С начала войны Антуан ни разу не был в Париже. Что ему там делать? Те, кого приятно было бы встретить, мобилизованы, так же как и он. Зайти в дом, увидеть безлюдную квартиру, пустынную лабораторию? Чего ради? Свою очередь на отпуск с фронта он всегда уступал товарищам. На позициях, по крайней мере, можно было уйти во фронтовую деятельную жизнь, в размеренный ее уклад, и это помогало не думать. Единственный раз Антуан поехал в отпуск из Абвиля, перед наступлением на Сомме{138}
; решил провести конец зимы в полном одиночестве в Дьеппе.
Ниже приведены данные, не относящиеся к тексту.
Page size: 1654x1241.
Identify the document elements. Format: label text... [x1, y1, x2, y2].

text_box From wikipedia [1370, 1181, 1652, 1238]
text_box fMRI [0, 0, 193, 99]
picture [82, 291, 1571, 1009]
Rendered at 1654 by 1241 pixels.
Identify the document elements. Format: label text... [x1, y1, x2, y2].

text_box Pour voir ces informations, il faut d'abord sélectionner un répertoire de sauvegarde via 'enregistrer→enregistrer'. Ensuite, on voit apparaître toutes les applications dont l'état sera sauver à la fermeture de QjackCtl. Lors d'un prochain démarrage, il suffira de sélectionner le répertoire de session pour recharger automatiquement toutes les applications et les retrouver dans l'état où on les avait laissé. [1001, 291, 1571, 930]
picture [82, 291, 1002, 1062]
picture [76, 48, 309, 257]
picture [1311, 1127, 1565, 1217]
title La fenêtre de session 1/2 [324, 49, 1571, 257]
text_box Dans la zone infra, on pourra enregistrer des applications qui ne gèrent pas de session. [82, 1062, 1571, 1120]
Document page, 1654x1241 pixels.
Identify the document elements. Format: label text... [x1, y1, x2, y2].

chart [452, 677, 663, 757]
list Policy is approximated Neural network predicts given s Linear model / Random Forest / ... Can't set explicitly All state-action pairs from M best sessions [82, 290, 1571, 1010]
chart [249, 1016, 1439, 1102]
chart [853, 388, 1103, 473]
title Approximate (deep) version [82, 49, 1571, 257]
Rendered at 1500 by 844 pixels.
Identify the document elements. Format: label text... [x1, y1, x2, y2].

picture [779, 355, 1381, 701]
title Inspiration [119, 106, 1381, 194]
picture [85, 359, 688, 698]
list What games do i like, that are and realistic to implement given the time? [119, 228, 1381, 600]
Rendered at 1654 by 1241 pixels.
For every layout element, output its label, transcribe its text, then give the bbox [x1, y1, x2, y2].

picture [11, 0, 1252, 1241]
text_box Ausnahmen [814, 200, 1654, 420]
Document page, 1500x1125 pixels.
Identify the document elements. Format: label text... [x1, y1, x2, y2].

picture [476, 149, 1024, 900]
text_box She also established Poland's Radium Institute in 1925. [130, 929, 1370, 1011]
Но уже через двое суток после приезда сел в поезд и вернулся в свою часть, так ему наскучило безделье в этом пропахшем рыбой городе, который день и ночь хлестали влажные ветры. К тому же Дьепп наводнили раненые англичане. Он ни разу не видел Жиз со времени мобилизации (ни Филипа, ни Женни, ни одной близкой души). Даже запретил Жиз навестить его в Сен-Дизье, где он лечился после своего первого ранения. Ласковых и кратких писем, которыми они обменивались с Жиз раз в два или три месяца, было достаточно, чтобы поддерживать тончайшую связь с миром тыла и миром прошлого.